Me parece una muy buena pregunta EOPES, porque entrelaza varios puntos claves: la relación entre expectativa, ilusión y responsabilidad narrativa.
Así que para responderte, una distinción importante es esta:
lo deseable no siempre coincide con lo necesario, y una expectativa, incluso cuando es muy compartida, no se convierte automáticamente en una obligación narrativa. Que mucha gente espere algo lo vuelve comprensible, pero no necesariamente imprescindible para la coherencia de la obra.
Además, en una serie como
One Piece, que es extremadamente mutable, las expectativas tienden a multiplicarse.
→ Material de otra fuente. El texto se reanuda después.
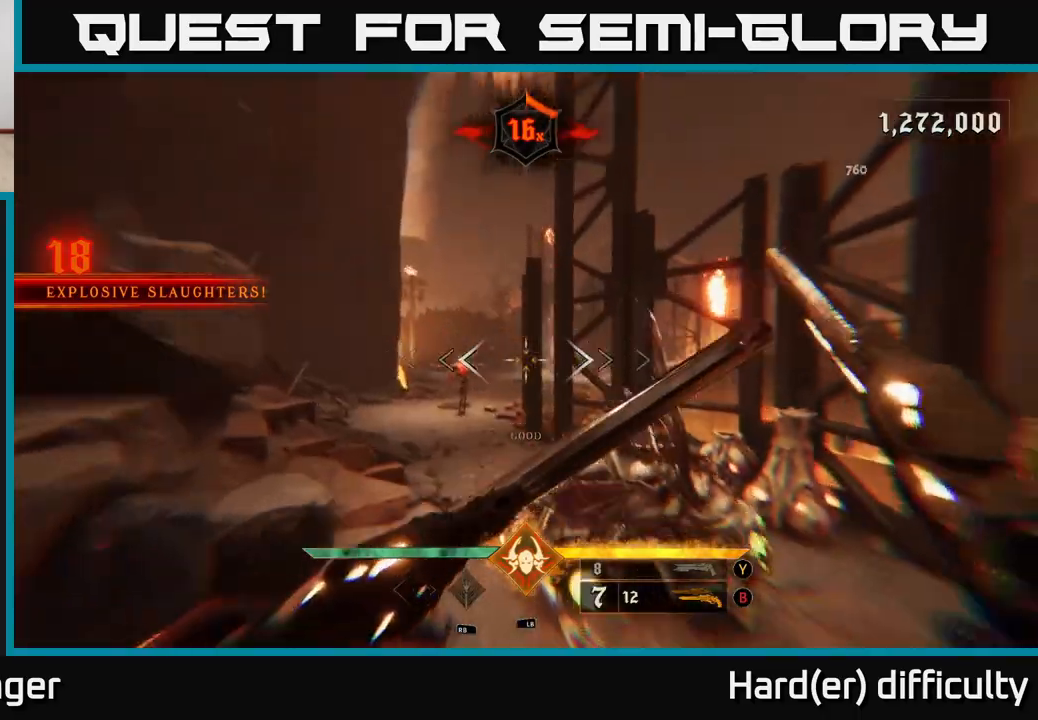
{"buttons": [], "left_stick": "down-right", "right_stick": "center", "events": [[100, "right_stick", "center"], [133, "left_stick", "center"], [183, "Y", "down"], [183, "left_stick", "down"], [267, "Y", "up"], [400, "left_stick", "down-right"]]}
El propio Oda ha explicado en
entrevistas que, además del
foreshadowing, suele dejar vacíos deliberados en la trama para poder conectar elementos futuros de la forma que mejor le convenga. Es decir, muchas veces siembra posibilidades, no promesas cerradas, donde algunas de esas semillas florecen, otras se transforman, otras quedan como capas de fondo, y eso no implica necesariamente descuido, sino
flexibilidad creativa.
En casos como Egghead, por otro lado, creo que entra en juego otro factor: la jerarquización narrativa. El arco ya está cargado de elementos troncales (Vegapunk, el Gorosei, la transmisión, la huida, el
lore mundial), y profundizar en subtramas como la estancia de Franky en Baldimore, aunque sería interesante y emotivo, probablemente no aportaría demasiado al eje central del arco. En ese contexto, priorizar el flujo principal puede ser una decisión de economía narrativa, más que una omisión desdeñosa.
Algo parecido ocurre con Big Mom y Elbaf: combinar tramas, sintetizar conflictos o reordenar prioridades no siempre responde a improvisación, sino a la necesidad de mantener un
ritmo y una estructura manejables dentro de una obra que no deja de crecer en complejidad.
Al final, creo que el único “contrato” real entre autor y lector es que la historia avance hacia su desenlace con
coherencia interna y solidez temática. No tanto que satisfaga cada expectativa concreta que va generando por el camino. Y eso no invalida la decepción ni el
deseo de haber visto más, que son totalmente legítimos, pero quizá nos ayude a distinguir entre lo que nos hubiera gustado y lo que la obra realmente necesitaba para funcionar.